From: Rakesh Bhandari
>Catching up with email. I must say that I am pissed at LM. Though I rarely
>agreed with them, I found them stimulating and witty. I wish they had made
>some concessions in their legal battle before being driven to the wall. But
>perhaps they were just too he man to concede a little to protect for the
>long run a project well worth protecting. It seems to have been a tactical
>blunder for which they have been forced to pay way too high a price. I
>express my regret to Jim H and Russell.
While I can't speak for LM, I think it is important to point out that the magazine comes from a tradition where political positions always meant more than just posturing on the net. This wasn't just about tactics as Rakesh seems to think. Principled politics have in the past meant arrest, imprisonment and physical confrontation with reactionaries and the cops - even in that supposed haven of democracy, the UK. It seems that the consensus this time was that they could not avoid a fight in court despite an understanding that the odds were against them. I don't think that there is any danger that the project itself will grind to a halt as a result of the closure of the magazine. The general failure of the "left" to take a stand on the LM case and generally on issues of free speech, will however unfortunately probably rebound on everyone.
Russell
As LM Editor Mick Hume put it:
>...we will not be silenced...Whatever happens, the project LM has pursued
over the past three years,
of trying to set a new agenda for public debate, will carry on one way or
another.
and
>We have apologised for nothing, but we are not going to appeal. Life is too
short to waste any more time in the bizarre world of the libel courts. We
never wanted to get involved in this case. The polished-wood atmosphere of
Court 14 at the Royal Courts of Justice is no place for journalists to
debate such important issues. As I told the judge and jury in the witness
box, I believe that people should have the right to judge the truth for
themselves in the court of public opinion. What we are allowed to read or
hear should not be dictated by ITN, their lawyers, or even the High Court.

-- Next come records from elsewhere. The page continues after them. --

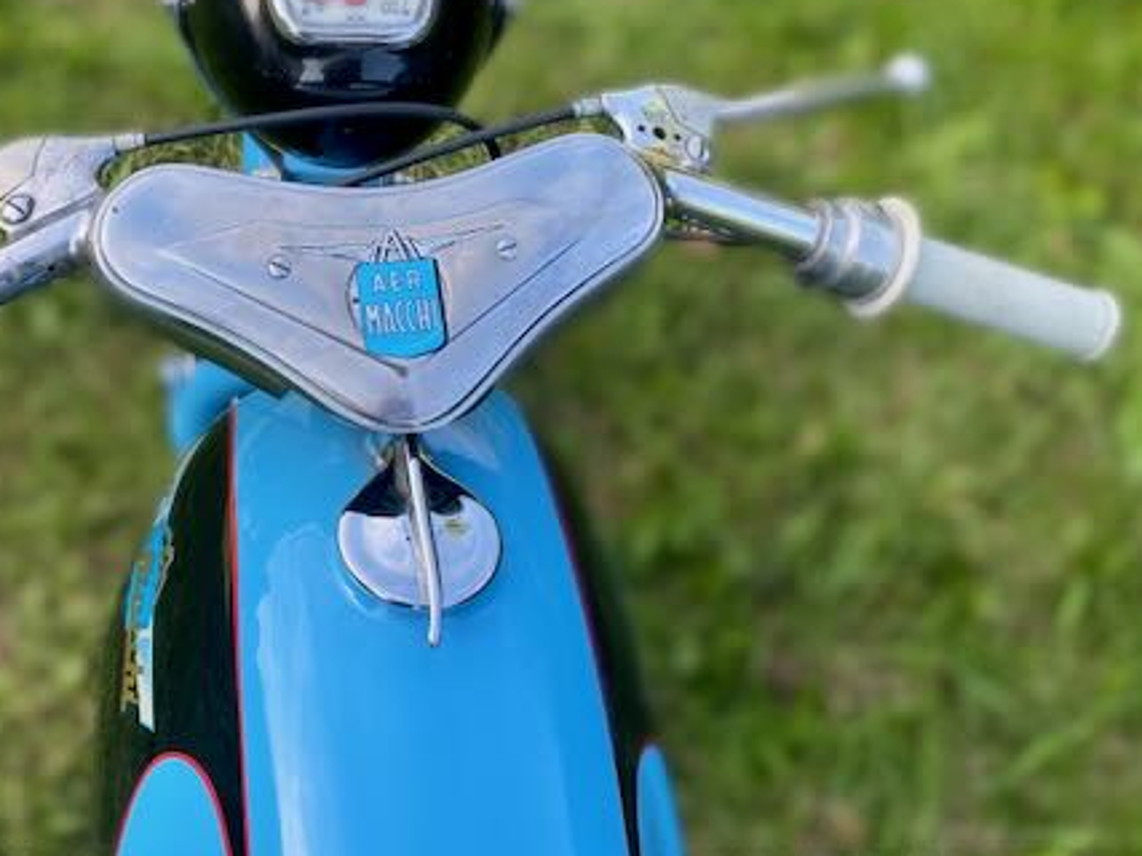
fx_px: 1286
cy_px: 219
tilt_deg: -47.7
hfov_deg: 47.0
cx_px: 366
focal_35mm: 39
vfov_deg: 36.0
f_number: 1.8
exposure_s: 1/522
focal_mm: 4.25
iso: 32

Exactly what Mr Justice Morland thought of my irreverent intervention was
not recorded.
>There is now an injunction preventing me from going into any further detail
about the story of Fikret Alic, the barbed-wire fence and the journalists at
Trnopolje. Fair enough - I have no wish to make it my
lifetime's work. But I will continue to raise the broader concerns which led
us to publish Thomas Deichmann's article in the first place and,
reluctantly, to fight the legal case: concerns about press freedom,
journalistic standards, and the exploitation of the Holocaust.

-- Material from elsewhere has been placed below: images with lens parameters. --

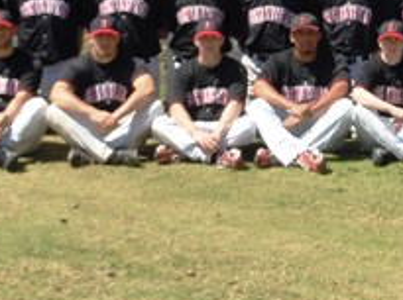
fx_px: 1534
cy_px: -25
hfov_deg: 14.9
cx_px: 336
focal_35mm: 132
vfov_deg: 11.1
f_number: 4.9
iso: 100
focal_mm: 9.6
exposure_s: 1/500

>The last of those three issues remains particularly close to LM's heart. We
have published many articles pointing out the dangers of today's unhealthy
obsession with the Holocaust. Which made it all the more infuriating to read
Ed Vulliamy's screeching feature in the Guardian the day after the verdict
(especially coming after Julia Hartley-Brewer's fair reports of the case in
the same paper), in which he branded LM 'the tinpot Holocaust denier'. In
fact, as I said in my evidence during the trial, it is precisely because LM
is concerned to counter the rewriting of history that we have pointed out
how dangerous it is for people like Vulliamy to compare the Bosnian civil
war to the Nazi genocide. 'The Holocaust is an absolutely unique horror in
history', I argued then, 'the great crime of the twentieth century, and if
you start putting it on a par with civil wars of today you can only diminish
its horror, I think, and you do a disservice to the victims of the Holocaust
by making those kind of inappropriate comparisons'.